El Gobierno ha legalizado el espionaje en sindicatos, empresas, ONG y partidos políticos bajo la excusa de la lucha contra el lavado de dinero, con la aprobación en Diputados de una polémica ley que permite el uso de “agentes encubiertos”. La norma, calificada como una versión “por la puerta de atrás” de la fallida Ley 1386, es de constitucionalidad dudosa y abre posibilidades para la persecución política. Al permitir que la Policía infiltre “sapos” en cualquier organización bajo la simple sospecha de financiamiento del terrorismo, un delito que en Bolivia ha sido utilizado sistemáticamente para criminalizar la protesta social.
Agentes Encubiertos
El corazón de la controversia es el Proyecto de Ley PL-243/25, que modifica el Código de Procedimiento Penal para ampliar el uso de agentes encubiertos —una técnica de investigación hasta ahora reservada para el narcotráfico y la trata de personas— a dos delitos financieros:
- Legitimación de Ganancias Ilícitas (Lavado de Dinero)
- Financiamiento del Terrorismo
A primera vista, la medida parece un paso necesario para cumplir con las normas del GAFILAT y evitar que Bolivia entre en “listas grises”. Sin embargo, en el contexto boliviano, es un arma de doble filo extremadamente peligrosa. El gobierno legaliza espías en sindicatos y empresas para persecución.
La Trampa del “Terrorismo”: Vía Libre para Infiltrar Sindicatos y Comités Cívicos
La verdadera amenaza de la ley no está en la lucha contra el lavado de dinero, sino en su aplicación al delito de “financiamiento del terrorismo”.
En la historia reciente de Bolivia, el tipo penal de terrorismo ha sido la herramienta predilecta de los gobiernos de turno para judicializar la protesta social y perseguir a líderes opositores. Con esta nueva ley, el Gobierno tendrá la potestad legal de infiltrar policías encubiertos en:
- Sindicatos de trabajadores que organicen huelgas.
- Comités cívicos que planifiquen paros.
- Organizaciones campesinas e indígenas que realicen bloqueos.
- Partidos políticos de oposición.
Cualquiera de estas organizaciones podría ser investigada bajo la “sospecha” de que sus actividades de protesta están siendo financiadas para cometer “terrorismo”, legalizando un nivel de espionaje estatal. Esto atenta directamente contra el derecho a la privacidad, la libre asociación y la libertad de pensamiento, garantizados en los artículos 21 y 25 de la Constitución.

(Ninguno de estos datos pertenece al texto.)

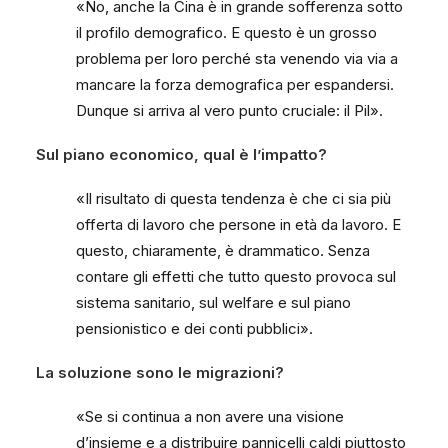
«No, anche la Cina è in grande sofferenza sotto
il profilo demografico. E questo è un grosso
problema per loro perché sta venendo via via a
mancare la forza demografica per espandersi.
Dunque si arriva al vero punto cruciale: il Pil».
Sul piano economico, qual è l’impatto?
«Il risultato di questa tendenza è che ci sia più
offerta di lavoro che persone in età da lavoro. E
questo, chiaramente, è drammatico. Senza
contare gli effetti che tutto questo provoca sul
sistema sanitario, sul welfare e sul piano
pensionistico e dei conti pubblici».
La soluzione sono le migrazioni?
«Se si continua a non avere una visione
d’insieme e a distribuire pannicelli caldi piuttosto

Gobierno legaliza espías en sindicatos y empresas: Un Cheque en Blanco para la Extorsión
La figura del agente encubierto, que opera con identidad falsa y se infiltra en organizaciones, exige una Policía incorruptible. En el contexto de una institución con múltiples denuncias de corrupción, esta ley abre una puerta gigantesca para la extorsión y el chantaje por parte de malos funcionarios.
Un policía infiltrado en un gremio o una cooperativa minera, sectores que manejan grandes cantidades de dinero en efectivo. Esto podría usar su posición no para investigar, sino para extorsionar a los dirigentes a cambio de su silencio.
El Fantasma de la Ley 1386 y una Aprobación sin Debate
La aprobación de esta ley revive el fantasma de la Ley 1386 de 2021. Una norma similar que fue abrogada tras un masivo paro nacional liderado por gremiales y transportistas. Lo que no se pudo imponer de frente, ahora se intenta aprobar “por la puerta de atrás”, mediante una modificación al Código de Procedimiento Penal que ha pasado casi desapercibida.
La norma ya fue aprobada en la Cámara de Diputados y remitida al Senado para su revisión. Sin un debate público profundo y sin salvaguardas claras contra su uso político, Bolivia está a un paso de legalizar una herramienta de vigilancia y persecución propia de regímenes autoritarios.